In other, more random anatomy-based posts, there was an early one on cat dissections, another on the lives and deaths of penguins (there will be more on this topic soon!), and the most recent post on mammalian tails. Finally in 2014, as one of the highlights of my career lately, we published 3 papers about bird legs/knees on one day, in the open access journal PeerJ, right before Crimbo. I’m proud of the work my team put into those papers. 2015 looks to be at least as productive and fun!
Keep wearing layers of clothing. I’ve got plenty more freezerness in store on this blog; freezerburnout has been avoided. Expect posts on dissecting dinosaurs, that promised komodo dragon post, more cats and penguins and then definitely more bird (and lizard, and mammal!) knees, and something special about genomes. I also have some changes in mind for the blog, with a new flavour of regular, short posts. I’ll save the explanation for later.
What are your memories of the past year in my freezers?
Twitter brought me to your website. It is not at all my field and I always have to prepare myself for the pictures that might come. Anyway, I love your writing. And most of the pictures. Always something to learn.
Best regards, Anja.
Thank you Anja!! That is wonderful to hear.

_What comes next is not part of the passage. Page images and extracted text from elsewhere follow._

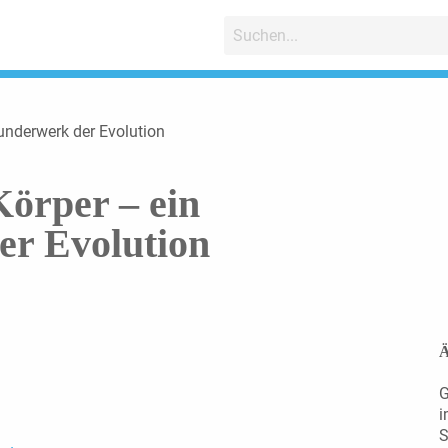
Wunderwerk der Evolution
Körper – ein
r Evolution
Ä
G
i
S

I found your blog while I was looking for articles on skeletonisation methods, and it’s great to watch anatomy in action. I work as a lab tech in a university and I’ve started my own freezer collection with the intent of making skeletons for display in the teaching labs, but I’ve been hesitant to start on any of the more endangered animals until I’m more comfortable/have more experience with the process. I’m working on a cane toad at the moment and I’ve been surprised with how hard it is to remove some parts of the flesh, especially the skin nearest to the spine. If you have any websites or books that you find particularly useful on skeletonisation methodology I’d be really interested to find them, otherwise I’ll keep reading your blog and learning lots from it!

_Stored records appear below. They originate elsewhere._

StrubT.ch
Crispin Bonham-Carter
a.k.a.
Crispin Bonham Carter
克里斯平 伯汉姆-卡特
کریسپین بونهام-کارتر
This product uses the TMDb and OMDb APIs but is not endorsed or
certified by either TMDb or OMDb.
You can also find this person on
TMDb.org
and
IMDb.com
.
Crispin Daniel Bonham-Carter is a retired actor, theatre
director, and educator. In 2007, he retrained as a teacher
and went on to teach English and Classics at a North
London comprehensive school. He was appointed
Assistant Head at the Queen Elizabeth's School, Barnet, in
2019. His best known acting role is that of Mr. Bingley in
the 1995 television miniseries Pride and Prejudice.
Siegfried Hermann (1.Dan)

Thanks Corinne! Wonderful to hear. With removing the skin, the key is a very sharp knife and applying a lot of tension to the skin, with gentle strokes of the knife to separate the skin from bone/connective tissue. Let the tension do the work and use little pressure w/knife. If that works, it’s easy; if the connection is still really tough, then there’s little solution but sawing away with a knife. But non-dissection methods like boiling (slow cooker) or bug colonies or burying specimens can work too!

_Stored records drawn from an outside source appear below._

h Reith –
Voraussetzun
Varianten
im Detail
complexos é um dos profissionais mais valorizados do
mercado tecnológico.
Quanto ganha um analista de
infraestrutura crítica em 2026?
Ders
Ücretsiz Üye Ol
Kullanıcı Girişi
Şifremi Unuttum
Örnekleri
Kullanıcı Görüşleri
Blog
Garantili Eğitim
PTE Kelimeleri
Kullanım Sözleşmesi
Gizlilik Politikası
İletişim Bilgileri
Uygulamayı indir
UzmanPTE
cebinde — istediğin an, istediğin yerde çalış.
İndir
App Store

Love your website (blog? I never know the difference). Stumbled here in preparing a lecture on the heart. I’m a trained immunologist (PhD) with heavy teaching pursuits in human gross anatomy. Dissection is my first (and most consistent) love, enjoy skimming your posts – all the way back to 2012-2013! Look forward to much more –
Music to my ears! Thanks Andrew! I love hearing from the blog’s readers!